▶ _Task requirements_
Write out exactly the lines below starting at the one containing "63: (396, 96, 0.48)" and ending at the one containing "29: (407, 55, 0.47)". Omit every picture.

┄┄┄┄┄┄┄┄┄┄┄┄┄┄┄┄┄┄┄┄

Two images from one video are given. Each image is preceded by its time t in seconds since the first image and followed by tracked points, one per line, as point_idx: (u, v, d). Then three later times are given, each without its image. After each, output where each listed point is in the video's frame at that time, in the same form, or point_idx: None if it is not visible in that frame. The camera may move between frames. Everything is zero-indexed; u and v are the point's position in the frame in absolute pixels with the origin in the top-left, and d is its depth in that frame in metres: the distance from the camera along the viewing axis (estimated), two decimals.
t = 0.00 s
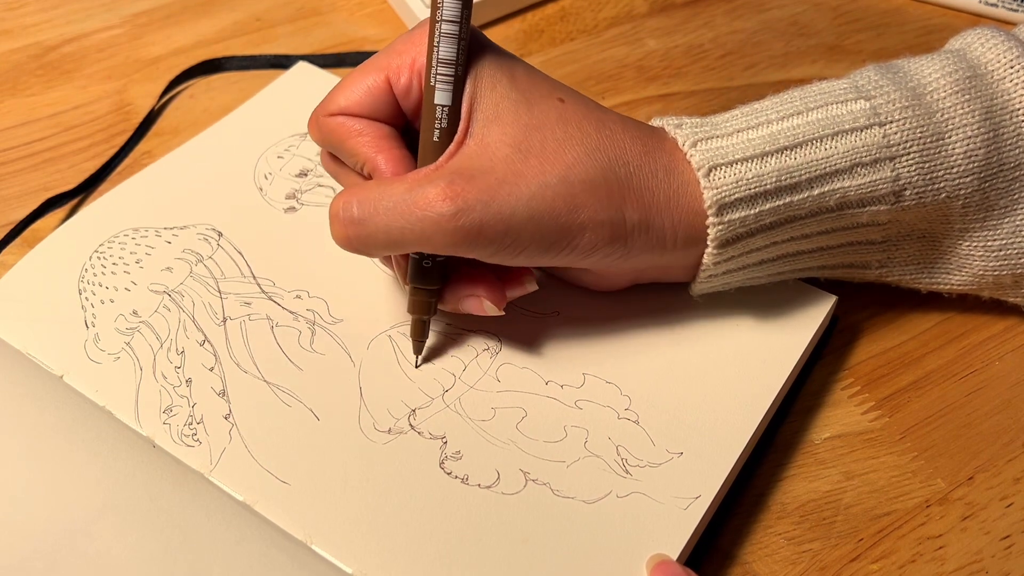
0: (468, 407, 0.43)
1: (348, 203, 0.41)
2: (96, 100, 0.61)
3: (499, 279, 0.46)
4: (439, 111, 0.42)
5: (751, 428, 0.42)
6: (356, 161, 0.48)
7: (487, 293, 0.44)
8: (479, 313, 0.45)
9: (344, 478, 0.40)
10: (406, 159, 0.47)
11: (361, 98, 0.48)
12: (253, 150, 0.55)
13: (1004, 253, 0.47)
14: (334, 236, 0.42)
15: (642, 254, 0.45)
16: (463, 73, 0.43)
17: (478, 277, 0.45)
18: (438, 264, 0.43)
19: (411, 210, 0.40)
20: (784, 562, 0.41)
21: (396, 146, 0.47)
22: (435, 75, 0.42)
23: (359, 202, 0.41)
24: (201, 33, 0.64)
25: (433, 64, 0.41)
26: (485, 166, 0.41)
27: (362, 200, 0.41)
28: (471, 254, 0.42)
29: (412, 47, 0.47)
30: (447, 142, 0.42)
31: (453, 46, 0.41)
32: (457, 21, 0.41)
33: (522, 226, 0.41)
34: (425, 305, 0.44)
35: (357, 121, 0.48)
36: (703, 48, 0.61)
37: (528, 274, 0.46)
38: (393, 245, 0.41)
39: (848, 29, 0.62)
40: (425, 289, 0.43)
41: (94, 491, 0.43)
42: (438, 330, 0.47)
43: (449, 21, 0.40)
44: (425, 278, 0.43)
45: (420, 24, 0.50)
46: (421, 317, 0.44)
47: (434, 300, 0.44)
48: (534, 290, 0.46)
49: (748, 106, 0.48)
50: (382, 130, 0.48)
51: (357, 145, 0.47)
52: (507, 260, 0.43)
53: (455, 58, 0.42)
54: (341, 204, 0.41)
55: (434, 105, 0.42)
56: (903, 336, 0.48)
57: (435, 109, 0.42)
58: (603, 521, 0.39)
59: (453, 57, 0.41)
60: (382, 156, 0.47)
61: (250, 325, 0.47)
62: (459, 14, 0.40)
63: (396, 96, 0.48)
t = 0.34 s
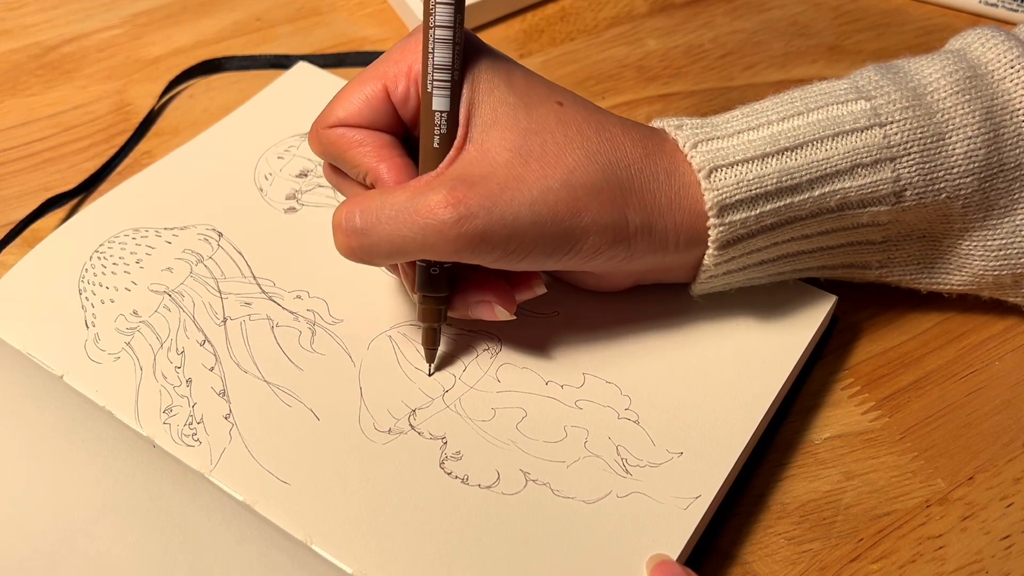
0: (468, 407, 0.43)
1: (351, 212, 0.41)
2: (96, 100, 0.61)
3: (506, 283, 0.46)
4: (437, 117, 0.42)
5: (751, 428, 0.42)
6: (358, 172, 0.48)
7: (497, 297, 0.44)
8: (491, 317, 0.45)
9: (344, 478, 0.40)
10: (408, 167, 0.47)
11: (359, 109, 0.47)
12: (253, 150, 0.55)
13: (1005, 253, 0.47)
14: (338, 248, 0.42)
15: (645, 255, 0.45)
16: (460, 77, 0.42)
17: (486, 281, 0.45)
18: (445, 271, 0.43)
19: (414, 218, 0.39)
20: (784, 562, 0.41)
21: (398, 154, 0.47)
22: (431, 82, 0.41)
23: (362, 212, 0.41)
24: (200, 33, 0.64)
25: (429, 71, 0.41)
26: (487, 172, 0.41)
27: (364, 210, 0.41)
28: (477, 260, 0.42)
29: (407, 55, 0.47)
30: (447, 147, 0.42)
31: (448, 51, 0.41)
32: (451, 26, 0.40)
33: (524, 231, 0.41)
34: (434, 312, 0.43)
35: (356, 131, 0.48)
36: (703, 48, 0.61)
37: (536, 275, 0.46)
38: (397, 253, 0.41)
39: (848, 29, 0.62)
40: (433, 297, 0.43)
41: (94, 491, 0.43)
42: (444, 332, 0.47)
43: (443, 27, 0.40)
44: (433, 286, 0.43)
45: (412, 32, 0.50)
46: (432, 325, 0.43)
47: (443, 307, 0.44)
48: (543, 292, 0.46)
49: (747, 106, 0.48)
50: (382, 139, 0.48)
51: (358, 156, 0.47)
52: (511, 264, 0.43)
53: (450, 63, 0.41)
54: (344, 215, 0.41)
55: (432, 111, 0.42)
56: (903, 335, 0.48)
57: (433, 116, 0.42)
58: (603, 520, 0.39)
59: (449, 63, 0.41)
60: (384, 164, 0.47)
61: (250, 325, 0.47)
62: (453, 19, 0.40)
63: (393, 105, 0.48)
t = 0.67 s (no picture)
0: (468, 406, 0.43)
1: (344, 174, 0.41)
2: (96, 100, 0.61)
3: (492, 261, 0.45)
4: (437, 89, 0.43)
5: (751, 428, 0.42)
6: (354, 141, 0.48)
7: (479, 271, 0.44)
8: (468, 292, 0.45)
9: (344, 478, 0.40)
10: (404, 141, 0.47)
11: (362, 80, 0.48)
12: (253, 149, 0.55)
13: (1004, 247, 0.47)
14: (329, 208, 0.42)
15: (636, 237, 0.44)
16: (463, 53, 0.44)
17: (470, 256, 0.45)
18: (430, 242, 0.43)
19: (405, 180, 0.39)
20: (784, 562, 0.41)
21: (394, 128, 0.47)
22: (435, 54, 0.42)
23: (354, 173, 0.40)
24: (200, 33, 0.64)
25: (434, 43, 0.42)
26: (482, 142, 0.41)
27: (356, 172, 0.40)
28: (462, 231, 0.41)
29: (416, 32, 0.47)
30: (445, 120, 0.43)
31: (454, 26, 0.42)
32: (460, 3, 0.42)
33: (515, 203, 0.40)
34: (417, 283, 0.43)
35: (357, 101, 0.48)
36: (703, 48, 0.61)
37: (522, 256, 0.46)
38: (387, 218, 0.41)
39: (848, 29, 0.62)
40: (417, 267, 0.43)
41: (94, 491, 0.43)
42: (434, 326, 0.47)
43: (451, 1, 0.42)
44: (416, 255, 0.43)
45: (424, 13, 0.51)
46: (413, 295, 0.43)
47: (427, 280, 0.44)
48: (527, 274, 0.46)
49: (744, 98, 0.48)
50: (381, 111, 0.47)
51: (356, 126, 0.47)
52: (499, 238, 0.43)
53: (455, 38, 0.42)
54: (336, 176, 0.41)
55: (432, 83, 0.43)
56: (903, 335, 0.48)
57: (433, 86, 0.43)
58: (603, 520, 0.39)
59: (454, 37, 0.42)
60: (380, 135, 0.46)
61: (250, 325, 0.47)
62: None
63: (397, 80, 0.48)
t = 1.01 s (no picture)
0: (468, 406, 0.43)
1: (346, 216, 0.40)
2: (96, 100, 0.61)
3: (495, 290, 0.45)
4: (432, 120, 0.42)
5: (751, 429, 0.42)
6: (347, 172, 0.47)
7: (483, 303, 0.44)
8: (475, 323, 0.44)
9: (344, 478, 0.40)
10: (399, 171, 0.46)
11: (351, 109, 0.47)
12: (253, 150, 0.55)
13: (1005, 252, 0.47)
14: (331, 251, 0.41)
15: (642, 255, 0.44)
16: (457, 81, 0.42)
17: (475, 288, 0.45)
18: (433, 275, 0.43)
19: (412, 222, 0.39)
20: (784, 561, 0.41)
21: (387, 157, 0.47)
22: (429, 84, 0.41)
23: (359, 215, 0.40)
24: (200, 33, 0.64)
25: (426, 73, 0.41)
26: (484, 174, 0.40)
27: (360, 213, 0.40)
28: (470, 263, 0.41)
29: (404, 56, 0.47)
30: (443, 151, 0.42)
31: (447, 55, 0.40)
32: (451, 30, 0.40)
33: (522, 235, 0.40)
34: (420, 317, 0.43)
35: (347, 132, 0.47)
36: (703, 48, 0.61)
37: (525, 283, 0.46)
38: (395, 257, 0.40)
39: (848, 29, 0.62)
40: (420, 301, 0.43)
41: (94, 491, 0.43)
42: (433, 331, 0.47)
43: (443, 30, 0.40)
44: (420, 290, 0.43)
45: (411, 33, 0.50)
46: (417, 329, 0.43)
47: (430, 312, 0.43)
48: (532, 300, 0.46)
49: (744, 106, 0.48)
50: (371, 140, 0.47)
51: (348, 156, 0.47)
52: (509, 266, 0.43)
53: (449, 67, 0.41)
54: (338, 219, 0.40)
55: (427, 114, 0.42)
56: (903, 336, 0.48)
57: (428, 118, 0.42)
58: (604, 521, 0.39)
59: (448, 67, 0.41)
60: (373, 167, 0.46)
61: (250, 325, 0.47)
62: (453, 22, 0.40)
63: (386, 106, 0.48)
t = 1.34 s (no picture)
0: (468, 407, 0.43)
1: (346, 217, 0.40)
2: (96, 100, 0.61)
3: (494, 291, 0.45)
4: (432, 121, 0.42)
5: (751, 429, 0.42)
6: (347, 173, 0.47)
7: (482, 304, 0.44)
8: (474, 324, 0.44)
9: (345, 478, 0.40)
10: (399, 171, 0.46)
11: (351, 109, 0.47)
12: (253, 150, 0.55)
13: (1005, 254, 0.47)
14: (330, 252, 0.41)
15: (641, 255, 0.44)
16: (456, 83, 0.42)
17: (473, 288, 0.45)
18: (433, 275, 0.43)
19: (412, 224, 0.39)
20: (784, 561, 0.41)
21: (387, 157, 0.47)
22: (428, 85, 0.41)
23: (359, 216, 0.40)
24: (200, 33, 0.64)
25: (426, 74, 0.41)
26: (484, 176, 0.41)
27: (360, 215, 0.40)
28: (470, 264, 0.41)
29: (403, 57, 0.47)
30: (443, 152, 0.42)
31: (447, 56, 0.41)
32: (451, 30, 0.40)
33: (522, 231, 0.40)
34: (421, 317, 0.43)
35: (347, 133, 0.47)
36: (703, 48, 0.61)
37: (524, 284, 0.46)
38: (395, 258, 0.40)
39: (848, 29, 0.62)
40: (419, 302, 0.43)
41: (94, 491, 0.43)
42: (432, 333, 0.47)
43: (442, 31, 0.40)
44: (420, 291, 0.43)
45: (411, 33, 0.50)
46: (417, 330, 0.43)
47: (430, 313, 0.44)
48: (531, 301, 0.46)
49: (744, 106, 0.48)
50: (371, 141, 0.47)
51: (348, 157, 0.47)
52: (507, 266, 0.43)
53: (449, 68, 0.41)
54: (338, 220, 0.40)
55: (427, 115, 0.42)
56: (903, 335, 0.48)
57: (428, 119, 0.42)
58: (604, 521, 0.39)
59: (448, 67, 0.41)
60: (373, 167, 0.46)
61: (250, 325, 0.47)
62: (453, 23, 0.40)
63: (386, 107, 0.48)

┄┄┄┄┄┄┄┄┄┄┄┄┄┄┄┄┄┄┄┄

▶ _Written response_
63: (396, 96, 0.48)
t = 0.34 s
0: (468, 407, 0.43)
1: (351, 212, 0.41)
2: (96, 100, 0.61)
3: (506, 283, 0.46)
4: (437, 117, 0.42)
5: (751, 428, 0.42)
6: (358, 172, 0.48)
7: (497, 297, 0.44)
8: (491, 317, 0.45)
9: (344, 478, 0.40)
10: (408, 167, 0.47)
11: (359, 109, 0.47)
12: (253, 150, 0.55)
13: (1005, 253, 0.47)
14: (338, 248, 0.42)
15: (645, 255, 0.45)
16: (460, 77, 0.42)
17: (486, 281, 0.45)
18: (445, 271, 0.43)
19: (414, 218, 0.39)
20: (784, 562, 0.41)
21: (398, 154, 0.47)
22: (431, 82, 0.41)
23: (362, 212, 0.41)
24: (200, 33, 0.64)
25: (429, 71, 0.41)
26: (487, 172, 0.41)
27: (364, 210, 0.41)
28: (477, 260, 0.42)
29: (407, 55, 0.47)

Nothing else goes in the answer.